Whether we see that again, whether his surgeon Dr Fu is right when he says that he saw in Ibrahimovic such exceptional physique that he can go on for years to come, we might soon discover.
"All the people talking, commentating from the outside, that's the easy thing," Ibrahimovic said on MUTV. "On the inside, it's different. It's seconds sometimes, it's going very fast. Now that I am back in the locker room, I feel the emotions, the heat, the grass. I think I am going to be better than before. That is the trigger. Giving up was never an alternative, but now it is closer, not rushing. Day by day."
Mourinho accepts that patience is necessary. He persuaded United to grant Ibrahimovic another year on the contract at the start of the rehabilitation process, and the manager now sensibly cautions that Ibrahimovic needs time to get back to his level, his fitness, his confidence, his sharpness... "his everything".
In the clinical sense, Mourinho adds, it is fantastic already.
When Ibrahimovic does get back into the starting line-up (no longer if), he will wear a different shirt, perform a different role. United spent £75 million (S$134 million) on Romelu Lukaku to be the new No. 9, the goalscorer-in-chief.
Not a problem, says Ibrahimovic. He talks, and sounds as if he means it, of helping Lukaku to be that striker, to grow on the much bigger stage of being at a world-level club.
Which leaves Ibrahimovic to play what role? The No. 10, the link between striker and midfield, creator to the main finisher.
Read this. "To me, No. 10 is the star," Ibrahimovic said in the Volvo video. "The one who makes the difference, gets noticed, wins the matches and is the leader.
"And I see myself in that position but it is not something that is given to you; it is just something you are. That's just the way it is."
Ibrahimovic talks of finding, enthusing, guiding someone in his own role, although hardly in his unique image.

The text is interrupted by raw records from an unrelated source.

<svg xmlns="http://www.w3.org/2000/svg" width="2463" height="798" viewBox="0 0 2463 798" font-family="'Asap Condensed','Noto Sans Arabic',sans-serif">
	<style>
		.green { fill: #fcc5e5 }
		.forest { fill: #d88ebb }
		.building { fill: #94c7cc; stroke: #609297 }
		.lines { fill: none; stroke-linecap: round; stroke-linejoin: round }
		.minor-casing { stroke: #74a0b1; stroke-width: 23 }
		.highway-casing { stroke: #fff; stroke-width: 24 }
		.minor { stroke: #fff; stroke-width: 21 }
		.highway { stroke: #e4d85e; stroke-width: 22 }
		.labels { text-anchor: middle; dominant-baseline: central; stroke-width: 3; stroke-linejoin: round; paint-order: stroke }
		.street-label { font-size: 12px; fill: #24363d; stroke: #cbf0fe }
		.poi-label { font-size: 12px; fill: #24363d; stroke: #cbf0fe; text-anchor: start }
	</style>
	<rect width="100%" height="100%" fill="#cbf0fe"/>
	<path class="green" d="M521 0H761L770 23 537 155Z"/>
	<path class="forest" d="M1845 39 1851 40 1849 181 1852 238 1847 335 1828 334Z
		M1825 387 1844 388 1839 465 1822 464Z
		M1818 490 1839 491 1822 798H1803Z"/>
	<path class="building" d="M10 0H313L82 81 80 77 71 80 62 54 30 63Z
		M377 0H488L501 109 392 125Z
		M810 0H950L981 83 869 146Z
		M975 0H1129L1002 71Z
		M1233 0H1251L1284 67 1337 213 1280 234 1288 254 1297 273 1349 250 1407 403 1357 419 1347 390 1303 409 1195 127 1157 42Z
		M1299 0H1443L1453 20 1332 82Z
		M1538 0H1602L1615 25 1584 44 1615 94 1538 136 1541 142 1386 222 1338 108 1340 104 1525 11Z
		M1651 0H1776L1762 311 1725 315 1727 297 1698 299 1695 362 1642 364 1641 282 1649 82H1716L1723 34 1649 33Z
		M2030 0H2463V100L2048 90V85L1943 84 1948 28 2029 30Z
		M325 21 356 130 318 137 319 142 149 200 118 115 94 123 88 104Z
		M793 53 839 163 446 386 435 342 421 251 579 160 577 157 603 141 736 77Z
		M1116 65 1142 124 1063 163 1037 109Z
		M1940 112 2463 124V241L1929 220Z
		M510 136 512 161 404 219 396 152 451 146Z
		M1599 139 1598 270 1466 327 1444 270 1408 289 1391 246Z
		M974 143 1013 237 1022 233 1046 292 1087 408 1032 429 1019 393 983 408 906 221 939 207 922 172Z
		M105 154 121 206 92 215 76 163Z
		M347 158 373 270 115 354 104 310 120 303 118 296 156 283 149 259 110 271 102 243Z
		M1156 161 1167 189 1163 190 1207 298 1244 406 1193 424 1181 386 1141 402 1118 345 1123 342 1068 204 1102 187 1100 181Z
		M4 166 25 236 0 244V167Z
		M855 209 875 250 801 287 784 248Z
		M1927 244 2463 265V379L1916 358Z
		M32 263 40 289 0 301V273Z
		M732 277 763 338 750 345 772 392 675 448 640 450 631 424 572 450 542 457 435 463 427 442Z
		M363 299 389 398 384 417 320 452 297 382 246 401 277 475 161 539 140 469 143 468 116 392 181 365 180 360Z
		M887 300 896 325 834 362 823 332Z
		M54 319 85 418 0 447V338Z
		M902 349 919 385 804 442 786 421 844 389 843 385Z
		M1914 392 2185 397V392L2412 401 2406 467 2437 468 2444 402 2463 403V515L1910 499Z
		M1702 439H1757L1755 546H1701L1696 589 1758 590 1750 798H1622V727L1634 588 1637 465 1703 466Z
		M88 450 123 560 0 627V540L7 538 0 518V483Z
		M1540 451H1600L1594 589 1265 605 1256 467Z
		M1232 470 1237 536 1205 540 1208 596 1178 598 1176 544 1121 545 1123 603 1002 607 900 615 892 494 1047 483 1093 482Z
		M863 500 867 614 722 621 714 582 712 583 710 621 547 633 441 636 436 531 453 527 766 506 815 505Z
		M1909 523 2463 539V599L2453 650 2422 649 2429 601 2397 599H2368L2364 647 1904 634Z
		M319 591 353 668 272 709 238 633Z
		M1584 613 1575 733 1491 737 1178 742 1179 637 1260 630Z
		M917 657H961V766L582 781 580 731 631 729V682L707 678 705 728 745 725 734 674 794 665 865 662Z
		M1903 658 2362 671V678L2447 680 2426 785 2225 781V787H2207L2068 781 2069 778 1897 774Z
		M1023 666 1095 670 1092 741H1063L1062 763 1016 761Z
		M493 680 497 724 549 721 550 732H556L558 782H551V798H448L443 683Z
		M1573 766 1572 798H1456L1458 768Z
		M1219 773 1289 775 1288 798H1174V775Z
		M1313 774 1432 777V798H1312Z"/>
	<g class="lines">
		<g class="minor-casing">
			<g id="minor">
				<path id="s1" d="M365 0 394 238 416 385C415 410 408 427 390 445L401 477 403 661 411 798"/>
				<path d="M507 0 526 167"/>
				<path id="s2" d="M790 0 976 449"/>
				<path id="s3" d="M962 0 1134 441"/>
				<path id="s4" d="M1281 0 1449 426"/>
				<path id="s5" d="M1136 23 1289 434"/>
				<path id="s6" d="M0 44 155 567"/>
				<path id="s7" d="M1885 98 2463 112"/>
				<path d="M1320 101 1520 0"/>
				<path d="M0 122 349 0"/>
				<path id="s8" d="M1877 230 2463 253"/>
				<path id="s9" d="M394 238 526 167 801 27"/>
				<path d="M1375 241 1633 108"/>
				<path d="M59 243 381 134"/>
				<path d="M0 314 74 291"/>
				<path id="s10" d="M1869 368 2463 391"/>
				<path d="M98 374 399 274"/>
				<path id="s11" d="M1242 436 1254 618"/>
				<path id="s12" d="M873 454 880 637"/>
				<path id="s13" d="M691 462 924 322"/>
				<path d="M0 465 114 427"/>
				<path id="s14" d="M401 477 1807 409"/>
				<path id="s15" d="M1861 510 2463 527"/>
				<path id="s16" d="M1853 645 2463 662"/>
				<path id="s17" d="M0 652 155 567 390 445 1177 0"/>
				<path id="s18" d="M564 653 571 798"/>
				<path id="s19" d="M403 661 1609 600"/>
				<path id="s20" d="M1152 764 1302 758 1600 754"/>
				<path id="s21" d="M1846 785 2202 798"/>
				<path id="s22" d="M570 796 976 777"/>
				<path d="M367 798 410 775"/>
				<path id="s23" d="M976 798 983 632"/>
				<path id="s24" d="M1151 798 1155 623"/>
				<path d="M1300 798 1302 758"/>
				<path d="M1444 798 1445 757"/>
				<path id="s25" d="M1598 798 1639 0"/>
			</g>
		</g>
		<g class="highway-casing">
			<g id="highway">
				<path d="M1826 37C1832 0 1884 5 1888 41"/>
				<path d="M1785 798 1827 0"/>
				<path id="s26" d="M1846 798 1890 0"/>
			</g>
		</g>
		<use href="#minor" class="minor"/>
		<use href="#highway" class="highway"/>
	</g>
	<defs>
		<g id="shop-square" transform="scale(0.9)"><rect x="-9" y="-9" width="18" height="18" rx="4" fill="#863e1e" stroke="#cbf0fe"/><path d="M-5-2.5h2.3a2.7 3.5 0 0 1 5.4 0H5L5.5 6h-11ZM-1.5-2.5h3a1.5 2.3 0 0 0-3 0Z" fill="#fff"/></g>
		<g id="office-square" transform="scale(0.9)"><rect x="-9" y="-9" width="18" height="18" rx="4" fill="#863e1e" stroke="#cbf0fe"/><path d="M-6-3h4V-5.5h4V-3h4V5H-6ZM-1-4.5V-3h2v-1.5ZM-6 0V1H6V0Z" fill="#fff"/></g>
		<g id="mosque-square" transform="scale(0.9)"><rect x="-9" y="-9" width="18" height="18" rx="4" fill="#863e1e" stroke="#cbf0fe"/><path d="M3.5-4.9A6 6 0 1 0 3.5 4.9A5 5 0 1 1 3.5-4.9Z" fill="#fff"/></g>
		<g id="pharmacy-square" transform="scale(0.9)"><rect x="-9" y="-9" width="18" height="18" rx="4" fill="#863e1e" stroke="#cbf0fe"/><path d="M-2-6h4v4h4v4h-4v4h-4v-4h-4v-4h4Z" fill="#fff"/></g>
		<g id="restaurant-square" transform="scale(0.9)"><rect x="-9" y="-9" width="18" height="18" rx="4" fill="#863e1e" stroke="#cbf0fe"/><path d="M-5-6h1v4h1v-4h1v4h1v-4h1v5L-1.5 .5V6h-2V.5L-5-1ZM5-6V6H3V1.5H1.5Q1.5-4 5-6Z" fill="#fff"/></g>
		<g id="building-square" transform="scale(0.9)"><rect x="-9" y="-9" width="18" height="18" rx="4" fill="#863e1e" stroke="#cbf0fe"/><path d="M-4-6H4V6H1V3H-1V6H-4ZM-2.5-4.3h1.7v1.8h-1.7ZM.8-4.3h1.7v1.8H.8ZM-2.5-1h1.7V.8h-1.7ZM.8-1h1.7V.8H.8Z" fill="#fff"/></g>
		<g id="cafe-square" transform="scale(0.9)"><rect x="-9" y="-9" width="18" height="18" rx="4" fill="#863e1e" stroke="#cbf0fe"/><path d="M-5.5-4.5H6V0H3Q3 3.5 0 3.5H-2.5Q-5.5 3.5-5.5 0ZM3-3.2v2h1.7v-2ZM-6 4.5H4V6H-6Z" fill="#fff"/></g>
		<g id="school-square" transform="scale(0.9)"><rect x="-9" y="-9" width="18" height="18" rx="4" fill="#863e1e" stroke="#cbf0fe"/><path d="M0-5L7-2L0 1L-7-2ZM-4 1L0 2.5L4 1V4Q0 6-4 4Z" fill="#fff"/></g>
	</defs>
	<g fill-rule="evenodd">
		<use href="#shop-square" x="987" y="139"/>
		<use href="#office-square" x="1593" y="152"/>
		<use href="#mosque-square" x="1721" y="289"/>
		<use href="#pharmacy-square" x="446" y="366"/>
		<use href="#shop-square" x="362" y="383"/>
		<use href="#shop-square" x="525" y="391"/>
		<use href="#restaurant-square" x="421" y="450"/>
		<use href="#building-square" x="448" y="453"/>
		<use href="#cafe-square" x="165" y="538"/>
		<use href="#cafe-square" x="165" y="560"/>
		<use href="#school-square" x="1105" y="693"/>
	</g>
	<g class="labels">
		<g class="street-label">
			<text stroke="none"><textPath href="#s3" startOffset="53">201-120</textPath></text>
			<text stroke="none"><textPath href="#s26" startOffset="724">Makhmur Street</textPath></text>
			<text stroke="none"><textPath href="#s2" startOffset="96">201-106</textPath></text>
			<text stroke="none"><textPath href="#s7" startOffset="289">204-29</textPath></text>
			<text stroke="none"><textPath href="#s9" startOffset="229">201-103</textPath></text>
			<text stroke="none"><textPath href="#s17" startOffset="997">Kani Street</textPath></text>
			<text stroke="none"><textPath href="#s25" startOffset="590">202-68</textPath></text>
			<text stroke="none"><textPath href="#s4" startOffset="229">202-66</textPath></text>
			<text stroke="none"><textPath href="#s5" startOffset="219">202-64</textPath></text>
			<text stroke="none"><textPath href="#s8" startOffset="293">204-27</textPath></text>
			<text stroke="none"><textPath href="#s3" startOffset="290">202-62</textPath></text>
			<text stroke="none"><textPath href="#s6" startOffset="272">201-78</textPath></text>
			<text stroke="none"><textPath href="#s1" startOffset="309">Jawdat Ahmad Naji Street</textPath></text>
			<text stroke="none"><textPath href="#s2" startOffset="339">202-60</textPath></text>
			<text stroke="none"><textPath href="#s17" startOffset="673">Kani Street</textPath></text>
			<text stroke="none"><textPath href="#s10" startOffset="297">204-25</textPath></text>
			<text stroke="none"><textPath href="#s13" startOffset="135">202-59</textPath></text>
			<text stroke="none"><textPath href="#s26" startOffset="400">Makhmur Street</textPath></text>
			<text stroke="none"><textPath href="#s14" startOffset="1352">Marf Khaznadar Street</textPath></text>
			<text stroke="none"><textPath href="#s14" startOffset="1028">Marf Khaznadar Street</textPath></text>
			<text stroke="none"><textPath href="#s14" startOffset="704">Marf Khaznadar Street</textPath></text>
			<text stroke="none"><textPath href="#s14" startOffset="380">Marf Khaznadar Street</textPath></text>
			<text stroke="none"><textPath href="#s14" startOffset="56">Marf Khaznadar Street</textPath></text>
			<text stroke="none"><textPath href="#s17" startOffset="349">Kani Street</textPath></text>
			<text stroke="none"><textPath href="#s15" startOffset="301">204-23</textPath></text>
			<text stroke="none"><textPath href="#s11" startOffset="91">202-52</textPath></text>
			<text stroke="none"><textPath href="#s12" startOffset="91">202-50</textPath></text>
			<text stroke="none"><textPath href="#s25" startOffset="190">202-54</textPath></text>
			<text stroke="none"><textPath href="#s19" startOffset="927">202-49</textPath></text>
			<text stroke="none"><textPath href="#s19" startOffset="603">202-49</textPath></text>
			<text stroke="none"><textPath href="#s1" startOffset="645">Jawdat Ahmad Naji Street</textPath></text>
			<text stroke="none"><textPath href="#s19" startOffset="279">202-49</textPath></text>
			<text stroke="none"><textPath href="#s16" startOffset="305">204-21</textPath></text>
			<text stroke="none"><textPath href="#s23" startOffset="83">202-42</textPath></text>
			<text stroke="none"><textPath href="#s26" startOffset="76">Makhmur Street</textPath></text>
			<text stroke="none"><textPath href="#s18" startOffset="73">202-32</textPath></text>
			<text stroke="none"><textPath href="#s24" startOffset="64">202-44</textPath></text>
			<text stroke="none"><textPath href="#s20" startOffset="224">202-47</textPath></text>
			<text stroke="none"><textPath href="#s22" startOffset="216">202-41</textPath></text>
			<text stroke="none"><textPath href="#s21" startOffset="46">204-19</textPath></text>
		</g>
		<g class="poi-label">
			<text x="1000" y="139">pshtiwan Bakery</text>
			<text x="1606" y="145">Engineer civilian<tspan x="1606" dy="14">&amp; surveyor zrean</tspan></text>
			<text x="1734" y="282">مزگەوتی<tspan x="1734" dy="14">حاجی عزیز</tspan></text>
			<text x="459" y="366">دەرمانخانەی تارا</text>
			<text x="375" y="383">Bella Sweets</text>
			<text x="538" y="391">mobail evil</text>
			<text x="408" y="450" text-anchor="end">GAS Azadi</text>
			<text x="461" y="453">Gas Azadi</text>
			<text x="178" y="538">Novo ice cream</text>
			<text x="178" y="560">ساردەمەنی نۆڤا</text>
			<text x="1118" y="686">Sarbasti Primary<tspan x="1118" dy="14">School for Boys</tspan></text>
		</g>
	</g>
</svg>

At Old Trafford, the focus is on himself. "To be honest," he says, "it is like a trigger for me coming back from that injury because I wore the No. 10 in the Swedish national team and PSG. I would have worn it at Inter, but I soon moved to Barcelona. I wanted it in Milan but took another number out of respect. In Ajax I didn't have it.
"I feel like a 10 and I stand for No. 10. It will go down in history that I always had No. 10."
Unfinished business, in an intended new form.